センター長メッセージ
生命創成探究センターは、旧岡崎国立共同研究機構以来の学際的な研究活動の伝統を受け継ぎ、歴史ある岡崎の地に2018年4月に発足した新しい研究運動体です。新しい酒は新しい皮袋に盛れとあるように、自然科学研究機構の岡崎統合バイオサイエンスセンター、新分野創成センター、岡崎3研究所から、新進気鋭の研究者が集合し、旧来の知の世界の矩を越えた生命の概念の再構築を行うことを究極のミッションといたしました。すなわち、「命とは何か」という人類共通の根源的な知的疑問に、先端的かつ多様な科学技術や国内外を含む多層的な知的連携によって果敢に挑戦しています。発足以来の5年の間に、「みる・よむ・つくる」をキーワードに、物質と生命の境界はどこにあるのか、極限環境下で活動する生命とは何か、生命活動を支える分子は如何にして生命機能を創発しているのか、生命は人工的に構築できるのかといったテーマにアプローチし、多くの新しい知見を得つつあります。私たちは、今後、この生命創成探究センターの先端的な研究を、「先端共創プラットフォーム事業」としてさらに先鋭化すると共に、「連携強化プラットフォーム事業」としてその成果を社会との共創に還元し推進をしていきたいと考えています。一方で、我が国の基礎的研究を取り巻く環境は決して安泰とは言えないのが実情です。経験豊富な諸先輩方の協力を得ながら、センター長として、この伝統ある岡崎の地に発足した生命創成探究センターの発展に微力ながら力を尽くす所存です。皆様の一層のご支援、ご鞭撻を賜りますようお願い申し上げます。
センターの挑戦
「生きているとは何か?」という人類共通の根源的な問いに真正面から立ち向かう大規模研究拠点は、世界的にも例がありません。ExCELLSは、これまでにない独創的な視点を持った多様な研究者が集い、次世代の生命科学研究を開拓する、新しい研究センターです。「みる・よむ・つくる」を基軸に、学際的かつ独創的な研究を展開していきます。
創成研究領域
「みる」ことで学ぶ生物学から「よむ」「つくる」ことで学ぶ生物学への流れを実現し、この3つのアプローチを一体として研究を進めていくことで、「生きているとは何か」の解明を目指します。
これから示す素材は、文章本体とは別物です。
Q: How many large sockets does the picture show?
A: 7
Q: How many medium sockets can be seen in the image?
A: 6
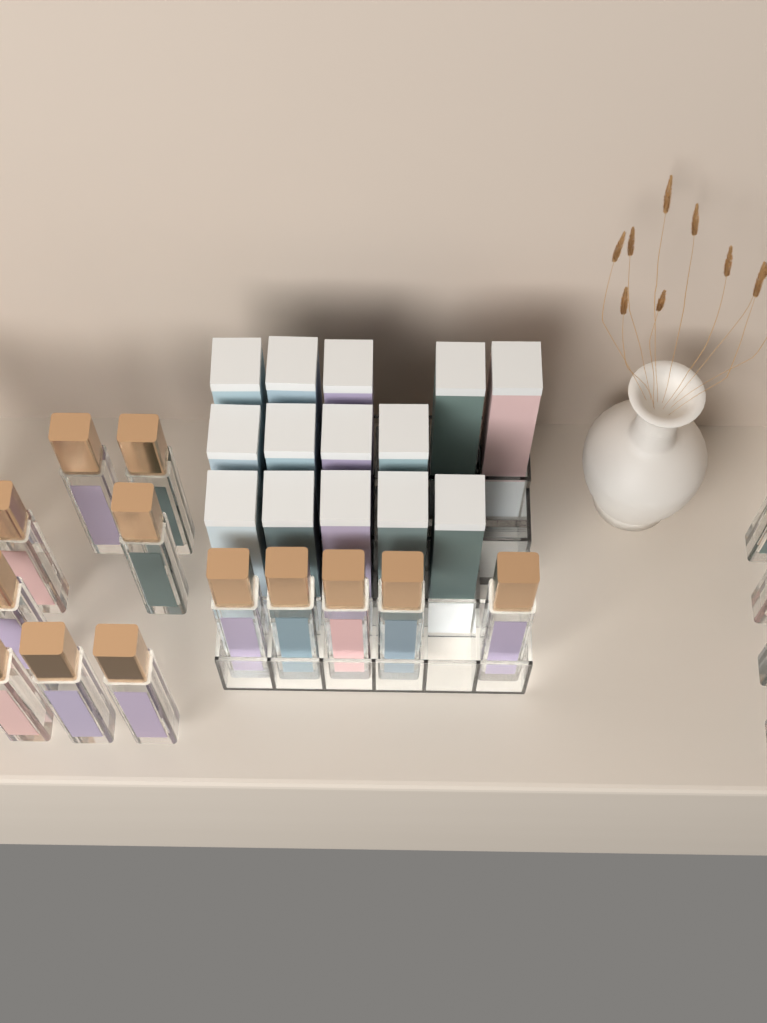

革新的な計測手法を開発し、複雑な生命システム全体の中における各構成要素のダイナミックな振る舞いをありのままに観測します。さらに、その背景にある物理化学的諸量の変化の可視化を行っていきます。
計測・観測を通じて蓄積されていく多様な生命情報の中に隠されている意味を解読し、理論体系化し、予測します。そのための情報科学・理論科学・計算科学的アプローチを発展させます。
生命システムを実験的に構成すること、あるいは計算機上で構築することを通じて、外部環境の変動の中で秩序創発していくロバストな生命の本質を統合的に理解することを目指します。
さらに、生命の始原形態や環境適応戦略を理解するために極限環境生命の研究者とも協力しながら、異分野融合型の新研究を進めていきます。